While it’s common today to talk about peak oil demand and the impacts of the COVID-19 pandemic on oil use around the world, Nuttall says “what’s way more impactful” is happening on the supply side.

“The fear of peak demand is leading us to the reality of peak supply,” he says.

Canada missing out

The Rosneft project is further evidence that Canada is missing out on a huge opportunity to supply responsibly produced oil to meet the world’s hungry demand, Pickering says.

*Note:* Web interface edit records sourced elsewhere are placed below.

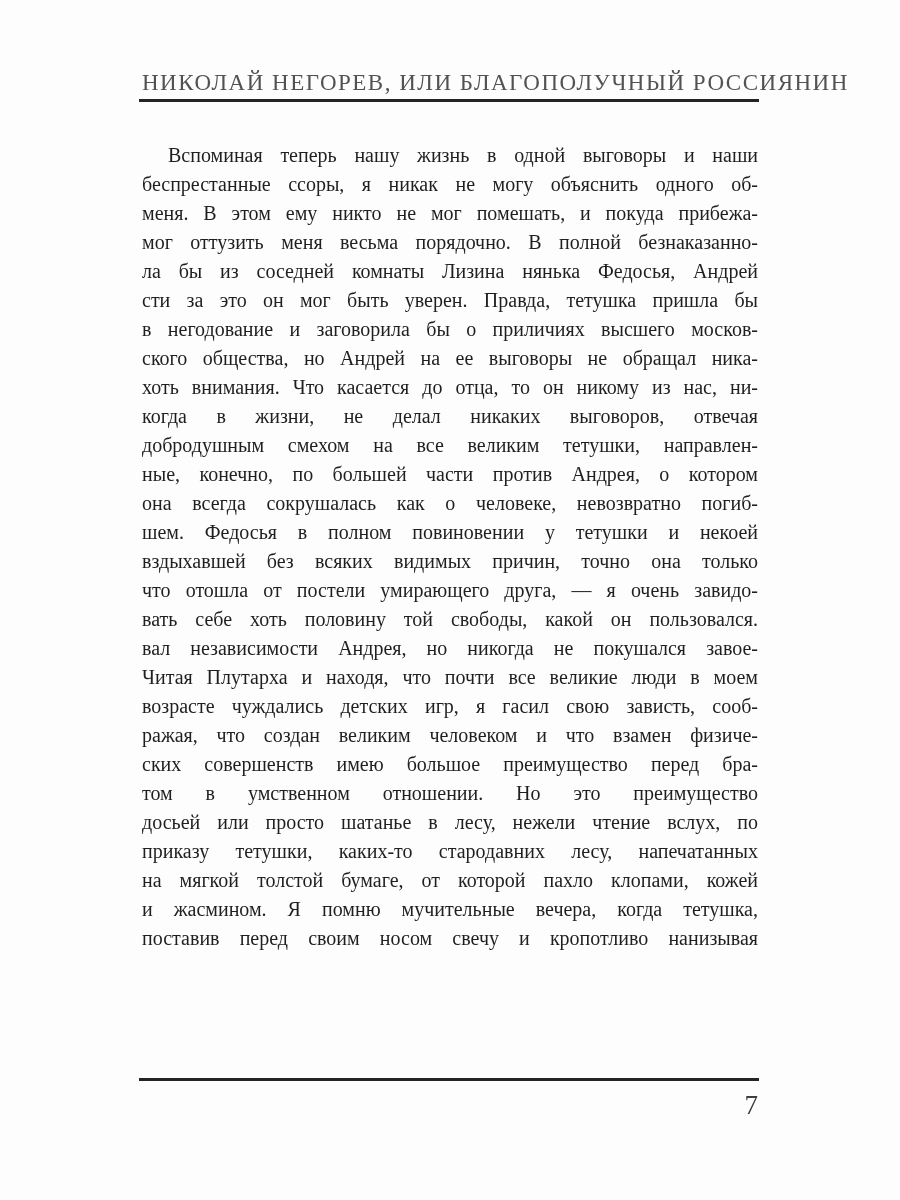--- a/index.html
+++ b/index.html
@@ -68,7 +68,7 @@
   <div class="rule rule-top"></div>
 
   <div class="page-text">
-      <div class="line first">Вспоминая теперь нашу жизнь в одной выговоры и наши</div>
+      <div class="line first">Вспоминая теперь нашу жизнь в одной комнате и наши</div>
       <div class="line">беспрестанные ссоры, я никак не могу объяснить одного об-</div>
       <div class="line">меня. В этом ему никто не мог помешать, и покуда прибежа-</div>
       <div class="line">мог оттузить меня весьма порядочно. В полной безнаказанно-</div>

Canada ranks number one in terms of environmental, social and governance (ESG) performance compared to the world’s top oil and gas reserve holders, according to BMO Capital Markets. Since 2000, Canada’s oil and gas sector has paid more than $493 billion in taxes and royalties to federal, provincial and municipal governments, according to CEC research.

“At the end of the day, Canada is a resource-based economy. The resource industry has made this country and continues to be the largest contributor to GDP,” Pickering says.

“We as a society have this resource. We need to extract it responsibly and get the fair price for it.”